Write out every line of the data below word for word, but leave the pictures out.

# MATERIAL start

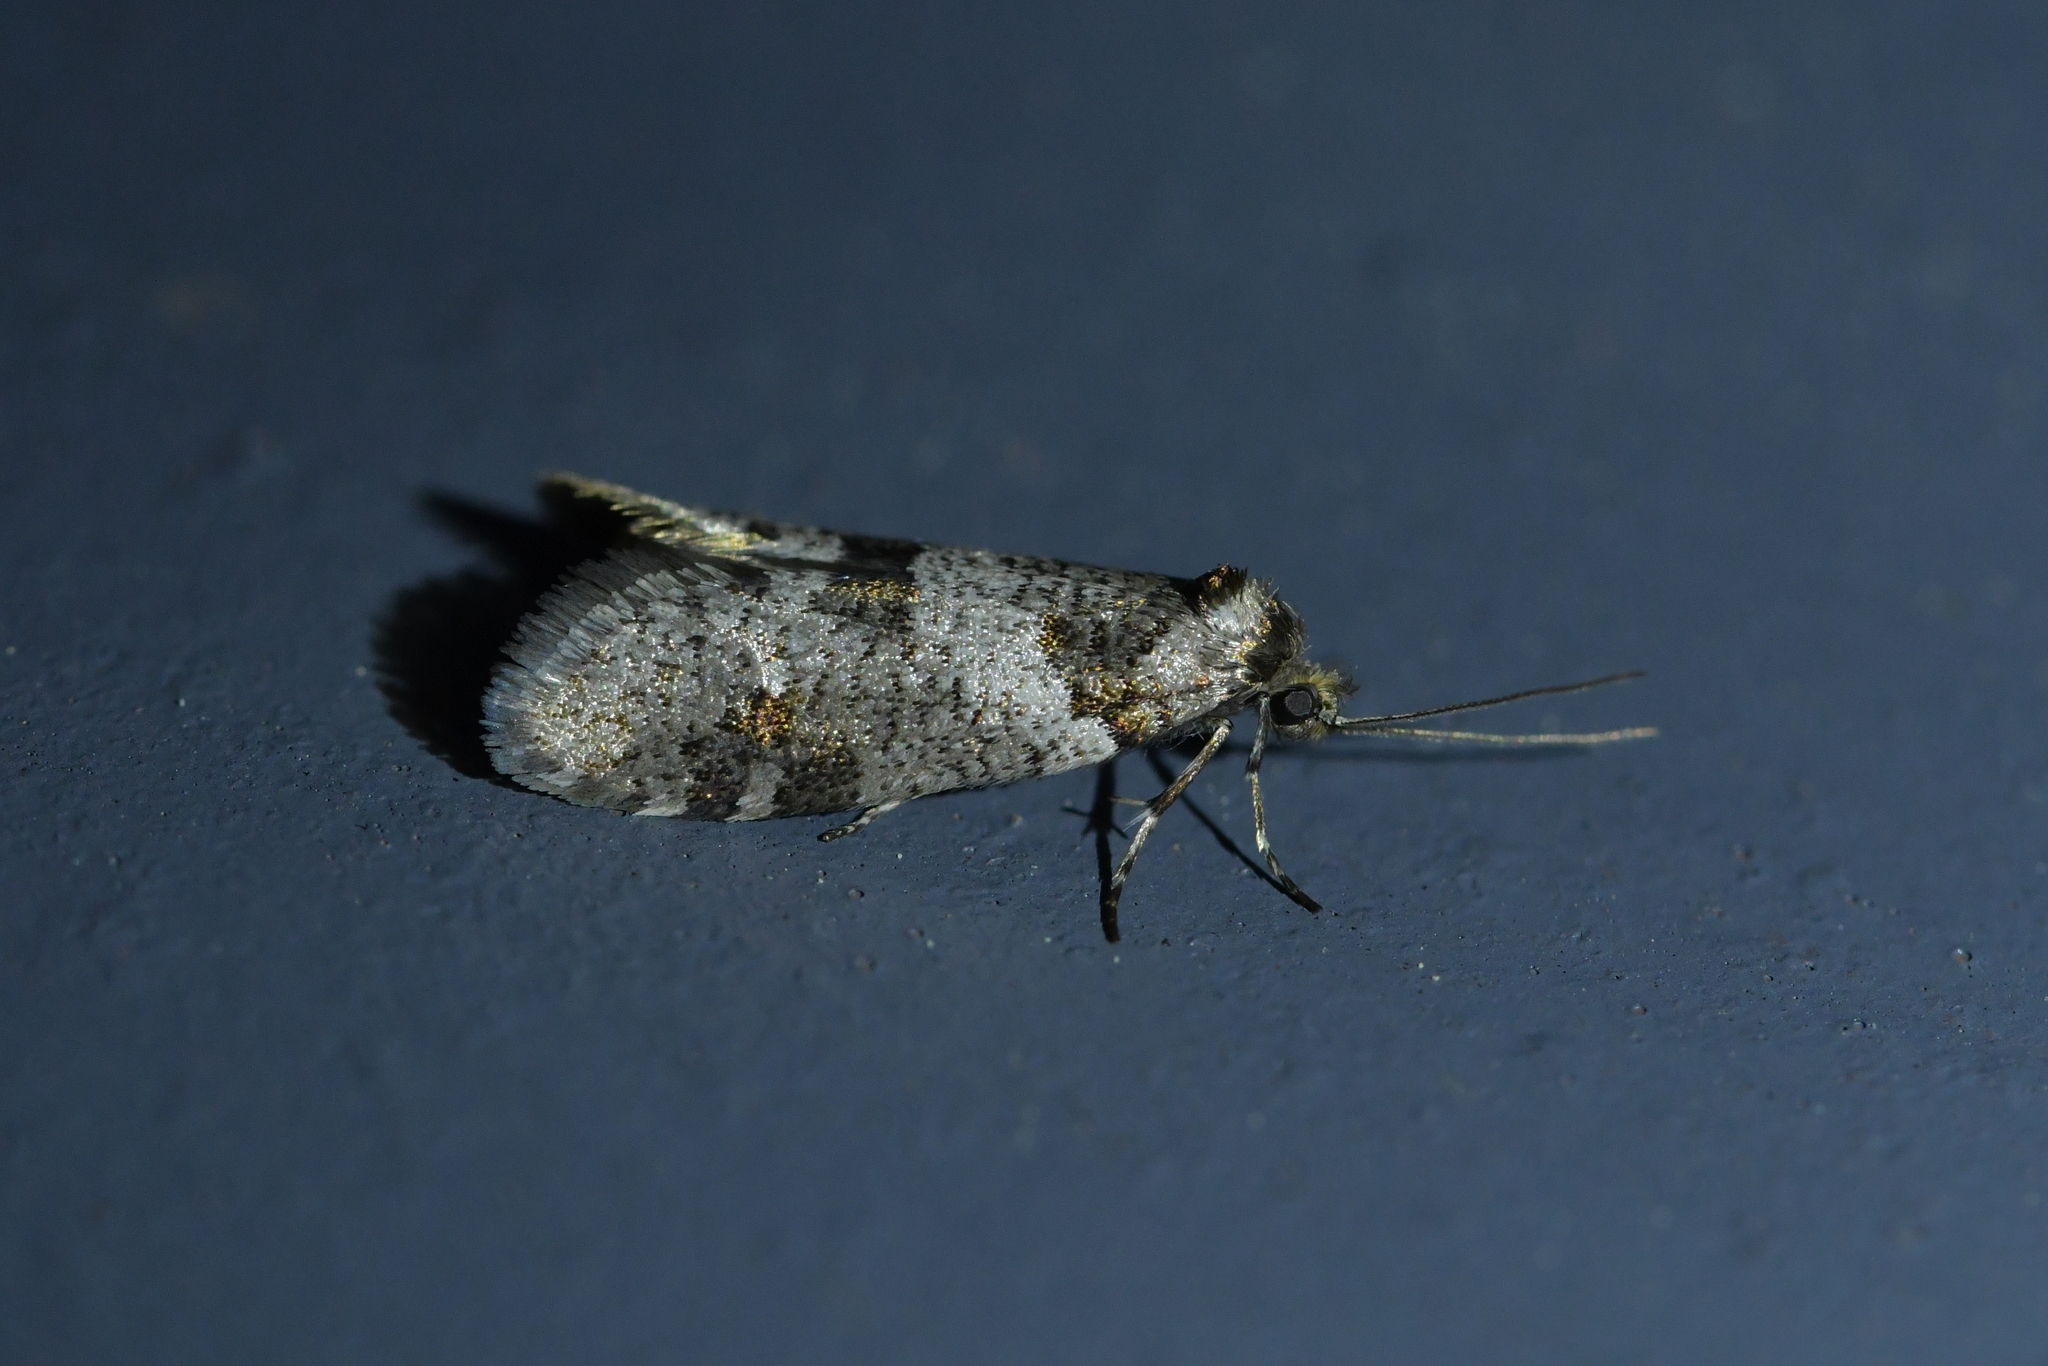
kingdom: Animalia
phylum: Arthropoda
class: Insecta
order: Lepidoptera
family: Psychidae
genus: Lepidoscia
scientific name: Lepidoscia heliochares
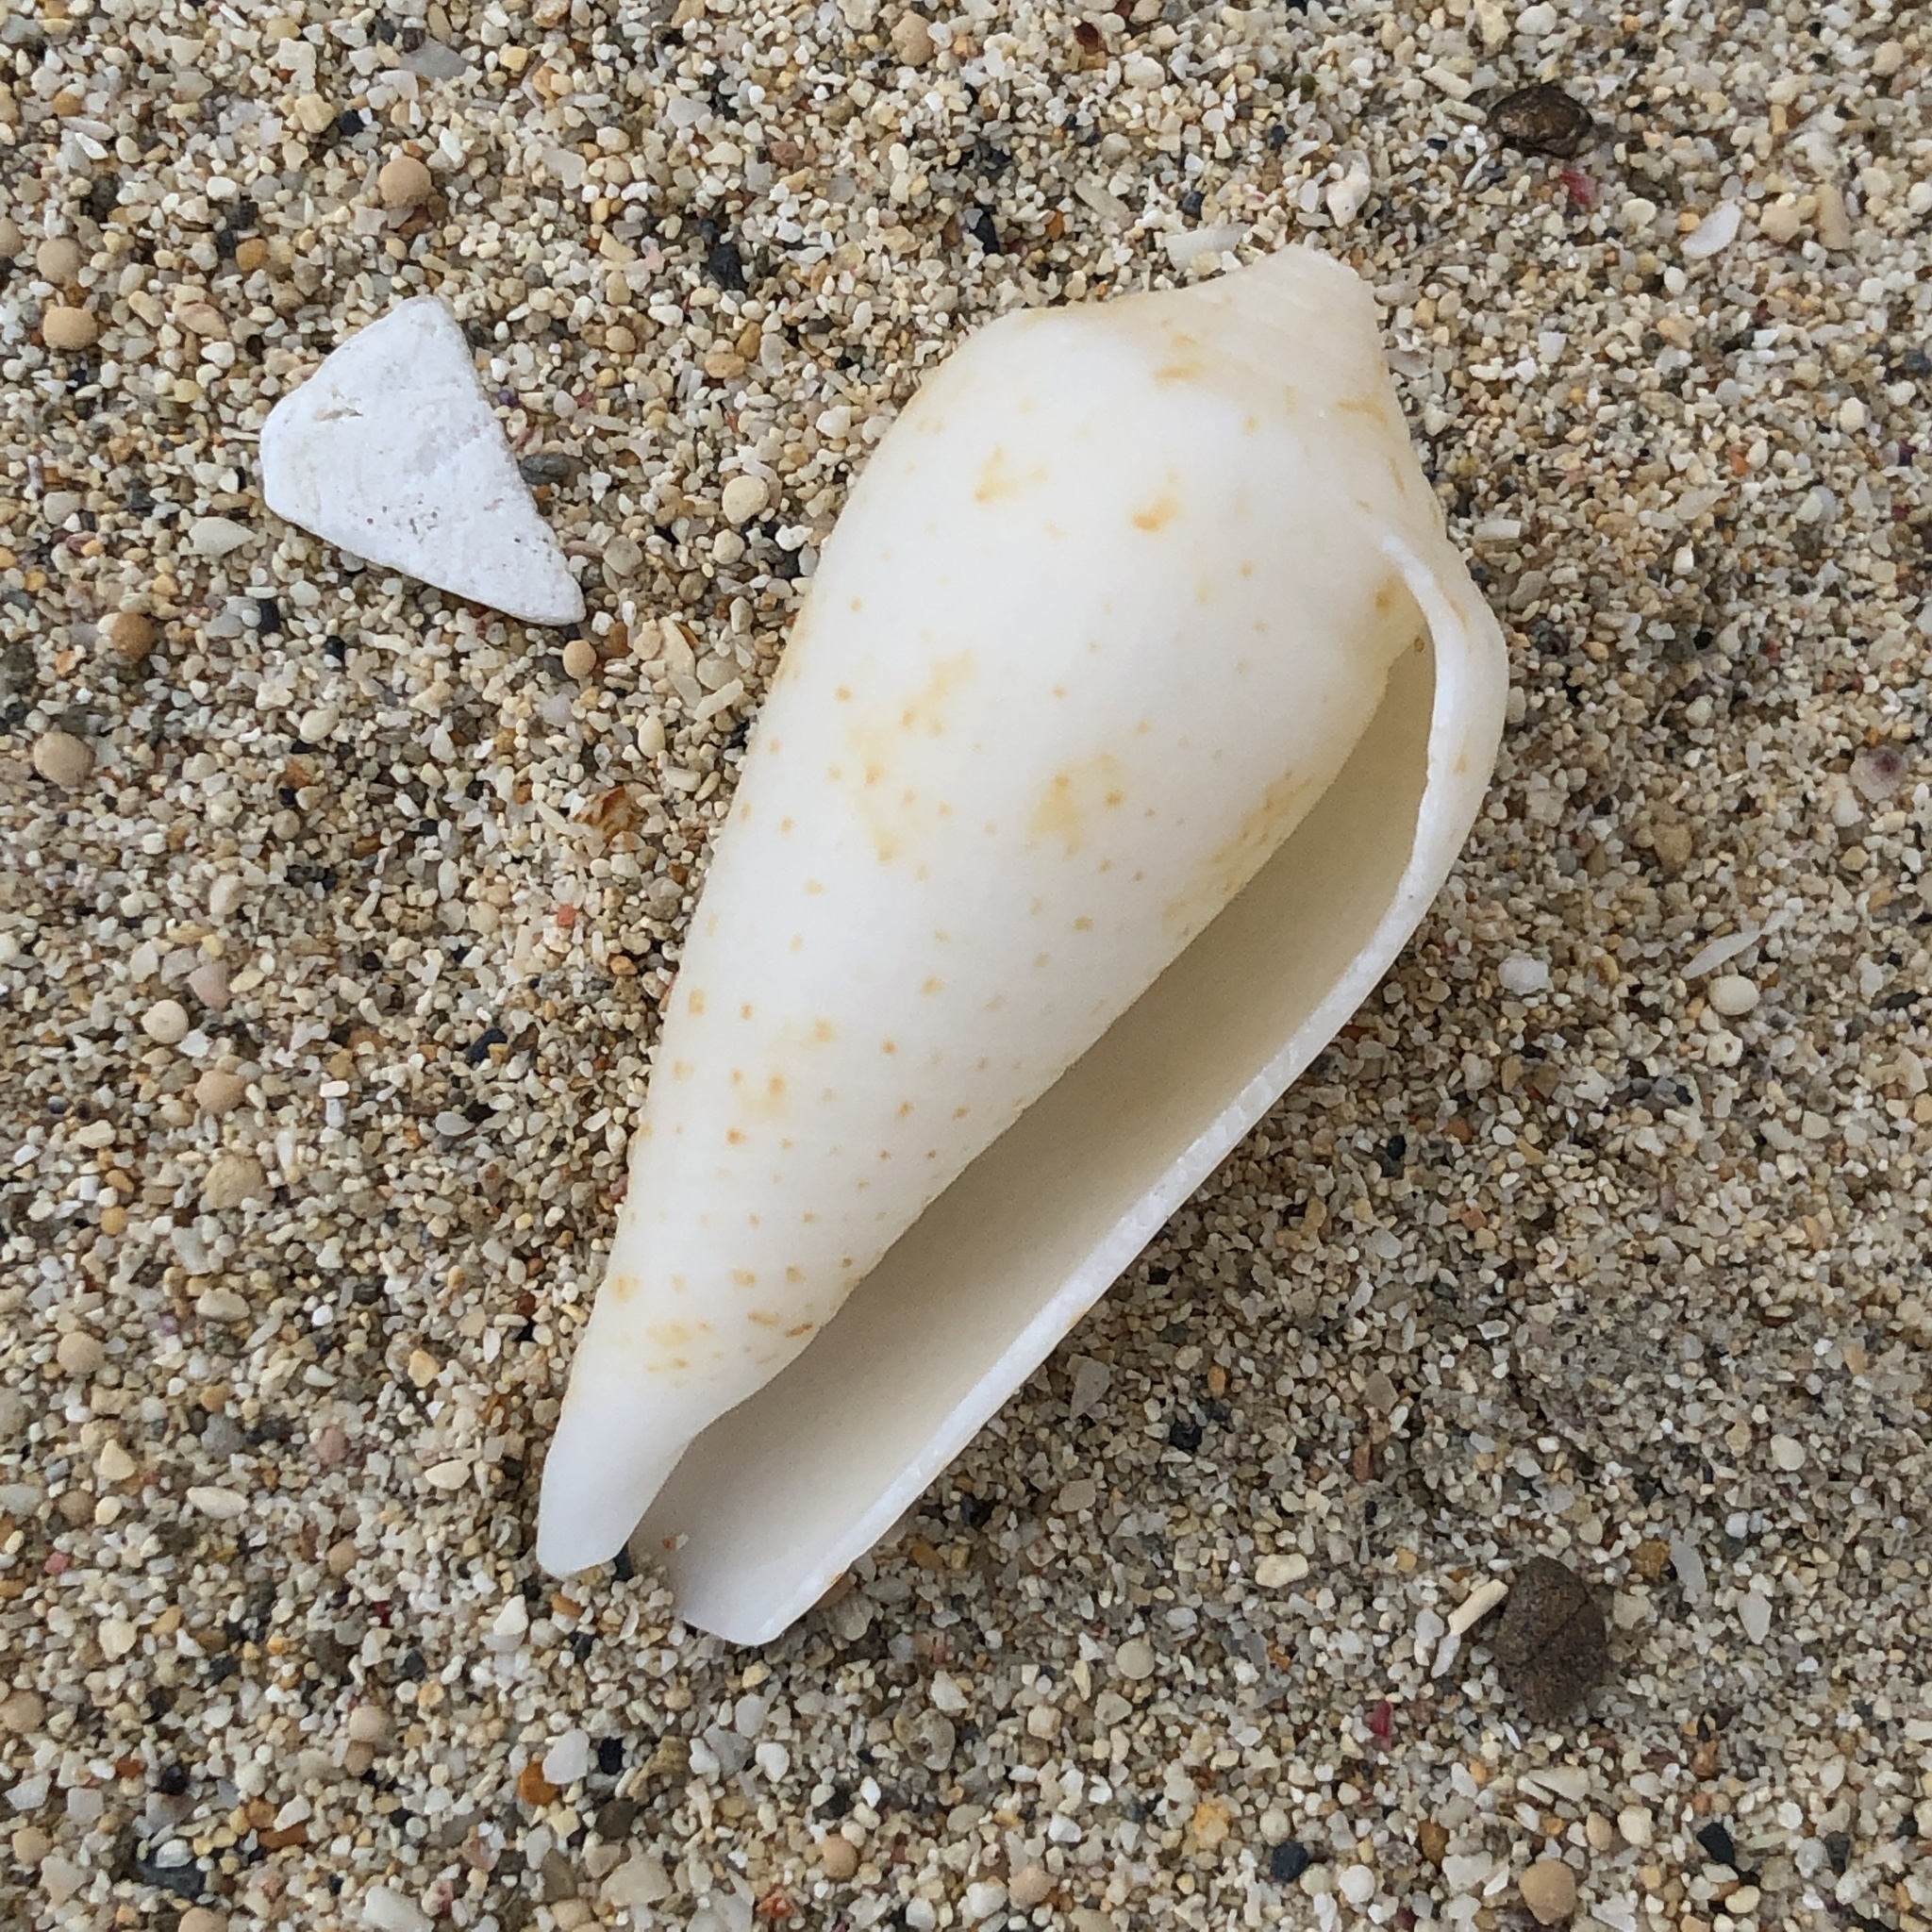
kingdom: Animalia
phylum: Mollusca
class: Gastropoda
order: Neogastropoda
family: Conidae
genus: Conus
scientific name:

# MATERIAL end

_EXERCISE SOLUTION:_
kingdom: Animalia
phylum: Arthropoda
class: Insecta
order: Lepidoptera
family: Psychidae
genus: Lepidoscia
scientific name: Lepidoscia heliochares
kingdom: Animalia
phylum: Mollusca
class: Gastropoda
order: Neogastropoda
family: Conidae
genus: Conus
scientific name:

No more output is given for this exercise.